- [Exercises]:
• A. Repeat the architecture passage between "The Copenhagen Harbor Baths" and "stimulating social effects.", inclusive.
• B. In the architecture passage, what does Ingels call the approach in which sustainability becomes the more enjoyable alternative?
(Text section)
Le Corbusier’s pavilion ‘Tower of the Shadows’ in Chandigarh, India. His signature brise-soleil are employed on the facade to manage light flow and ventilation.

“I think one of the things we’re looking at is trying to see if we can return the architecture to be actually responding to the climate.” For Ingels, the modernist response to climate control was too formulaic in its overarching idealism barring any regionalist approach to sustainability. “I think Le Corbusier was a very smart teacher, but … he had a tendency to provide the answers rather than enabling people to ask the right questions. I think that’s why Le Corbusier had such a great impact but often a quite negative impact because what got reproduced was actually the solutions rather than the methodology … I’m always very careful about providing the answers.”

The Copenhagen Harbor Baths designed by BIG and JDS provide clean water suitable for swimming in the city’s port.

Ingels and the work of BIG are dedicated to recontextualizing how we understand sustainability in the the built environment to remove the sense of fear or obligation from its current meaning. “Sustainability was always spoken in the context of stopping growth or giving up some of the quality of life that we have now,” but for Ingels, sustainable design and clean technology can have stimulating social effects.

Projects such as the Copenhagen Harbor Bath, which provides a safe swimming area in Copenhagen’s port, and the Amager Bakke power plant, which will build a functional ski slope on top of the facility pumping out clean air, provide engaging public programs that are directly enabled by the climate-conscious design. “Suddenly sustainability actually becomes the more fun, the more enjoyable alternative to what we know,” an approach he calls “hedonistic sustainability.”

BIG’s Amager Bakke Waste-to-Energy Plant will emit clean steam into the atmosphere and provide a ski slope for Copenhagen’s citizens.

For Ingels, technology does not have to be the environment’s adversary; on the contrary, new technologies can be harnessed to create unprecedented programs that benefit both the environment and our access to nature in an urbanized world. “Fifty years ago a power plant and a waste management facility would be one thing that you would really want to stay away from.”
(End Text section)
(Provided information)
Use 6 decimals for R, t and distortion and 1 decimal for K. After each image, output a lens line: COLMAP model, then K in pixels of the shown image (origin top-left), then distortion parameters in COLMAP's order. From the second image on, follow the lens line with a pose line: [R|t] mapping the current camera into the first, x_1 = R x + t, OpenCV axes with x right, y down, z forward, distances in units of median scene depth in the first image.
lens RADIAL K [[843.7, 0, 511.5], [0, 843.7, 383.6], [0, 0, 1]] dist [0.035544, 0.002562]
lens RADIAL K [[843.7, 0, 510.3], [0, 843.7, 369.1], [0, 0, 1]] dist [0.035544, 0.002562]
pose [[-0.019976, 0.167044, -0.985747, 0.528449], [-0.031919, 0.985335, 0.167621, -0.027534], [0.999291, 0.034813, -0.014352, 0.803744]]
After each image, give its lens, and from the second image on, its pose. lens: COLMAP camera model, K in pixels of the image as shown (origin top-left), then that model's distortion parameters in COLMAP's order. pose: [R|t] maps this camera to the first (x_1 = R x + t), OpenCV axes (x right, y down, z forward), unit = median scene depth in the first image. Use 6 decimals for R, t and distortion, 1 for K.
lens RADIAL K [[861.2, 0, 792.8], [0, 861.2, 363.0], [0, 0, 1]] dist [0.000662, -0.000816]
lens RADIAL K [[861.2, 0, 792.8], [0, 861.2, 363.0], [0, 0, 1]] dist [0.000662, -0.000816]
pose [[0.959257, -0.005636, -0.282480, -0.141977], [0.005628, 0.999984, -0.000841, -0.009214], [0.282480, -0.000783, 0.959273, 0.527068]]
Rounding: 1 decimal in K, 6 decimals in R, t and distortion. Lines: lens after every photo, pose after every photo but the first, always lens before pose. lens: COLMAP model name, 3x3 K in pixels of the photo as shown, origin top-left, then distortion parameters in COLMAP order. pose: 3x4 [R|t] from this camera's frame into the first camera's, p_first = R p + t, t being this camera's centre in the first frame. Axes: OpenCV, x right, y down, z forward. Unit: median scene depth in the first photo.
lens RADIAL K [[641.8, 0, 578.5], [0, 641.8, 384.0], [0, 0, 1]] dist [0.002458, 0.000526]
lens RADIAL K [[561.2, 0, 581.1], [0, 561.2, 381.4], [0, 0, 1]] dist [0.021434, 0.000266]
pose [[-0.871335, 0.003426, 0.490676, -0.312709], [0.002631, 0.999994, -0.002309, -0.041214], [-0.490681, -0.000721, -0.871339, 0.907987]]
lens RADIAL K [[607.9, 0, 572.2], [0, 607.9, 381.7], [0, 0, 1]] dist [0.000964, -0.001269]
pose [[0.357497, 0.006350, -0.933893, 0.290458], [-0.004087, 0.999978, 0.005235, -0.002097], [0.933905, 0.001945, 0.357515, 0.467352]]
(End Provided information)
- [Solved tasks]:
• A.
The Copenhagen Harbor Baths designed by BIG and JDS provide clean water suitable for swimming in the city’s port.

Ingels and the work of BIG are dedicated to recontextualizing how we understand sustainability in the the built environment to remove the sense of fear or obligation from its current meaning. “Sustainability was always spoken in the context of stopping growth or giving up some of the quality of life that we have now,” but for Ingels, sustainable design and clean technology can have stimulating social effects.

• B. Hedonistic sustainability.